Diffusion effects in ferrous sulphate gel dosimeters

NICOLÁS BUDINI DANIEL BRUSA MAURO CARRARA FRANCESCA GALLIVANONE GRAZIA GAMBARINI MAURO VALENTE

Bologna, Italia

Congreso; SIRR (Società Italiana per le Ricerche sulla Radiazione); 2006

Radiochromic Fricke-infused gel dosimetry has been wide studied since its commencing in 1984 [1]. Over the years, a lot of improvements have been realized in order to assess dose-response sensitivity, reproducibility and accurate measurements [2]. The principal advantage of Fricke dosimeters is the possibility of achieving three dimensional dose distribution measurements. Fricke gels have particular limitations not encountered with other types of gel dosimeters, like polymer gel. May be the most important disadvantage of these limitations consists in the time constraints between irradiation and measurement imposed by ion diffusion which eventually destroys the spatial dose information. Furthermore, the development of Fricke gel dosimeters and innovations for the analysis systems, like optical techniques may give potentially important contributions for Fricke gel dosimeters [3]. However, some important limitations have been found when Fricke (ferrous sulphate) gel dosimeters have been employed, due to the diffusion effects. Imaging methods have shown that the differential concentration of Fe3+ throughout a phantom and can be analysed to give the spatial dose information.
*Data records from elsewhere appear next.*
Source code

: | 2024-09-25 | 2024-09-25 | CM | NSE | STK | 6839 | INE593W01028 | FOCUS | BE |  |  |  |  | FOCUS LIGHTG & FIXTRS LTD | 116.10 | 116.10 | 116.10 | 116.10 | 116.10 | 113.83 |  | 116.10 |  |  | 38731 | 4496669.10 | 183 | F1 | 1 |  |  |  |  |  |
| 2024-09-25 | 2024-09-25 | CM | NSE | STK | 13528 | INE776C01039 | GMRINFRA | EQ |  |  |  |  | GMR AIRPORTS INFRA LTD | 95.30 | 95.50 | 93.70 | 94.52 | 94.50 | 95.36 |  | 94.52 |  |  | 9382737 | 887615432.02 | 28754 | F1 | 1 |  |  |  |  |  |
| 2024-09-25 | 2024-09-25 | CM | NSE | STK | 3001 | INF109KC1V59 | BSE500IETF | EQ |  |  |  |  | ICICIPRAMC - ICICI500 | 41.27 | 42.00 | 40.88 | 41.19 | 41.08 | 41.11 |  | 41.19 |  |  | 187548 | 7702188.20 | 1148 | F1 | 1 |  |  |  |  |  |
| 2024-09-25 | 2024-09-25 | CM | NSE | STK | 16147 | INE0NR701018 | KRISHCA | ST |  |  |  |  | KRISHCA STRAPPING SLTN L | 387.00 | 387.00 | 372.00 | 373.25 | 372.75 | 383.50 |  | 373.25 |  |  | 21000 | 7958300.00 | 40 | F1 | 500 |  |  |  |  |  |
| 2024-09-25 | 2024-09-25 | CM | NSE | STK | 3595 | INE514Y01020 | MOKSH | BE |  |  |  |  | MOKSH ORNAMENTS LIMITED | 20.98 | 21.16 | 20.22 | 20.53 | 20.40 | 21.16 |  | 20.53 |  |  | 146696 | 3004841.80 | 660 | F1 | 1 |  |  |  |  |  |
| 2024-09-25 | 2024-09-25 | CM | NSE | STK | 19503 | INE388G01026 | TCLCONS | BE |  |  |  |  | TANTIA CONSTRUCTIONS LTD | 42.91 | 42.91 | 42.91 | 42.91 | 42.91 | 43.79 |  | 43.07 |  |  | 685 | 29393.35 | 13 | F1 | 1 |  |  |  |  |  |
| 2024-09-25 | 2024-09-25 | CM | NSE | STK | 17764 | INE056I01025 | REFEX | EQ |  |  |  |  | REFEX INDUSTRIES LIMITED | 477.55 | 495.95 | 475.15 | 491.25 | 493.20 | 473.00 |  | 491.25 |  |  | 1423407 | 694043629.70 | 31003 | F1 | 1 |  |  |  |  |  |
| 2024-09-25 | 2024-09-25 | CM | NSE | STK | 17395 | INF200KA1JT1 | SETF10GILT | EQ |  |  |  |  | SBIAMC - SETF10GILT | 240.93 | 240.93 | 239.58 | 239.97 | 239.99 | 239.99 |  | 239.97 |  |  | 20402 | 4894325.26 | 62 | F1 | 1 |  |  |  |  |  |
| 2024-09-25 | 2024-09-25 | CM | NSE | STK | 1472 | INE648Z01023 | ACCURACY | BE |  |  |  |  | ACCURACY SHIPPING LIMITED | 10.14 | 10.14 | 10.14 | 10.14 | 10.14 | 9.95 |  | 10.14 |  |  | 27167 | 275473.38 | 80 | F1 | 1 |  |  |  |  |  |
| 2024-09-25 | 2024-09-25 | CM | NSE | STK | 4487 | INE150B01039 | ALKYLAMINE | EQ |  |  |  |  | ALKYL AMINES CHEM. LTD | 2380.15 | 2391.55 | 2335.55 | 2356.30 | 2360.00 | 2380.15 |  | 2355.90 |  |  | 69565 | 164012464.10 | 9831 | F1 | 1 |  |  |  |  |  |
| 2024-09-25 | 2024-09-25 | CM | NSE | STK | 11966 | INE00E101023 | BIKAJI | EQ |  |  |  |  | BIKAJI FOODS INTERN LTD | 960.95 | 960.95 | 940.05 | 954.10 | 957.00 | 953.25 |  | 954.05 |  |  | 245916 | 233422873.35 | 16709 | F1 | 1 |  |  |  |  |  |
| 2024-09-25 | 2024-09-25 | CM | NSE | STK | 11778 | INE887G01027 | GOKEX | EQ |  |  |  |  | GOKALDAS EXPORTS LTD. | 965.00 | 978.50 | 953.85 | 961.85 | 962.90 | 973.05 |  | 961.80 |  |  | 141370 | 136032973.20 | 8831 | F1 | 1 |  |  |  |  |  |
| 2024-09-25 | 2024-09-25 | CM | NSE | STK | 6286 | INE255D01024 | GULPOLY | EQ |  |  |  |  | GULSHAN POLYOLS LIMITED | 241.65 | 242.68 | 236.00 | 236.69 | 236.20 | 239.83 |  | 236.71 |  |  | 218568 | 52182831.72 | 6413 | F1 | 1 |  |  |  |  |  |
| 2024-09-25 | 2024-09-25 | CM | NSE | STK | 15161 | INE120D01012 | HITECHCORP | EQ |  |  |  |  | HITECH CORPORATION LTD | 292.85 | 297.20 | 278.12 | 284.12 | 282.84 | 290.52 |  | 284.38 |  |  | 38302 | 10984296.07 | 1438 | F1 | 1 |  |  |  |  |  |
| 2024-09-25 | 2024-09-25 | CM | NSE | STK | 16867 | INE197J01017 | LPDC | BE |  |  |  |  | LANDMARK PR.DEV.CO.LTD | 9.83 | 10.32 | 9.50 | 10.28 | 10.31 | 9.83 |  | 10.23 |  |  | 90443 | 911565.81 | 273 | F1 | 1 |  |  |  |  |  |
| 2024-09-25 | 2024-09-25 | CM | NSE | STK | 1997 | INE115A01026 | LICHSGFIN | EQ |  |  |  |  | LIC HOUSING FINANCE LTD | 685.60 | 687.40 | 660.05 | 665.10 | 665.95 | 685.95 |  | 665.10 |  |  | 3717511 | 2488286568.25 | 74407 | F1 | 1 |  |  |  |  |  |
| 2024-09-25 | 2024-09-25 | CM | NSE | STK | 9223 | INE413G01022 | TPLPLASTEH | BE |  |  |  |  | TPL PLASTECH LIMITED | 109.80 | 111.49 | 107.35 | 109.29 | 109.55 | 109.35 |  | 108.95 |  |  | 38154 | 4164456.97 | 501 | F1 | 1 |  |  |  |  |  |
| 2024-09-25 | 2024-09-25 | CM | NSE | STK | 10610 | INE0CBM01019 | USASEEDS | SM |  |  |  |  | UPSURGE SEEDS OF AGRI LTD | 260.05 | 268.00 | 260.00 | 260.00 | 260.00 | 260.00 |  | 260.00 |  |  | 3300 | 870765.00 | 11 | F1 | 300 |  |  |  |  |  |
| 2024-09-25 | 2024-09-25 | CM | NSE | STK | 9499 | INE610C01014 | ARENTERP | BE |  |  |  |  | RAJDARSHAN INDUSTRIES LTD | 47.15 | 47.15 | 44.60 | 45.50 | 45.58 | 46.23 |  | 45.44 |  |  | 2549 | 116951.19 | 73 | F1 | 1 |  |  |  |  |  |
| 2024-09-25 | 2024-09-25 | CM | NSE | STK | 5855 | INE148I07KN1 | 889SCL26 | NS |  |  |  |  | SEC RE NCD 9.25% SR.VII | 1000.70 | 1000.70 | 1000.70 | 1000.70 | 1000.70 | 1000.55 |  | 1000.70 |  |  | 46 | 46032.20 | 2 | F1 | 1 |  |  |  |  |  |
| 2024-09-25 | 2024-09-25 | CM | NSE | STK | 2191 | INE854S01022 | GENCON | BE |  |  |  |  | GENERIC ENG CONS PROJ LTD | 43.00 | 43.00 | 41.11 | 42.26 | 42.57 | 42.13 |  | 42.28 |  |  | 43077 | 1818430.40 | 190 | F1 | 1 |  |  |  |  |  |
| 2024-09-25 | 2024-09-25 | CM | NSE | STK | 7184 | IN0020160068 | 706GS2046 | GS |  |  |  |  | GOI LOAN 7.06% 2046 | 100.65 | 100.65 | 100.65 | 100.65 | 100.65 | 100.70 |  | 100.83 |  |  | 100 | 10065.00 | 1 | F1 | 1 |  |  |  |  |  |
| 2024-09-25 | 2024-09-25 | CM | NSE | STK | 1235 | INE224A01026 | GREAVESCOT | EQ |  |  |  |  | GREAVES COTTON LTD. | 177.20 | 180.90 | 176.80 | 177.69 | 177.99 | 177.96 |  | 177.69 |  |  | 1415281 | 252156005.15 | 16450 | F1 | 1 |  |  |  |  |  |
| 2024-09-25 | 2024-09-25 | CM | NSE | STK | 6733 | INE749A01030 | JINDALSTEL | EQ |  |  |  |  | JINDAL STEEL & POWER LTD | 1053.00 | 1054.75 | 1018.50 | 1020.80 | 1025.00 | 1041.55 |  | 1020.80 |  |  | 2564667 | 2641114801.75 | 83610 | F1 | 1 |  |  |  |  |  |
Such measurements are, of course, of most interest clinically in the assessment of conformal, i.e., non-uniform, dose delivery. Thus, in relevant clinical situations there are gradients, often very sharp, of Fe3+ in the phantom of interest. As a result of these gradients, there is diffusion of the ferrous and ferric ions even with the gel matrix added to the dosimeter to spatially stabilize the ion concentrations. Therefore, it is necessary to take into account these effects and to determine the diffusion properties in order to establish an accurate spatial dose distribution.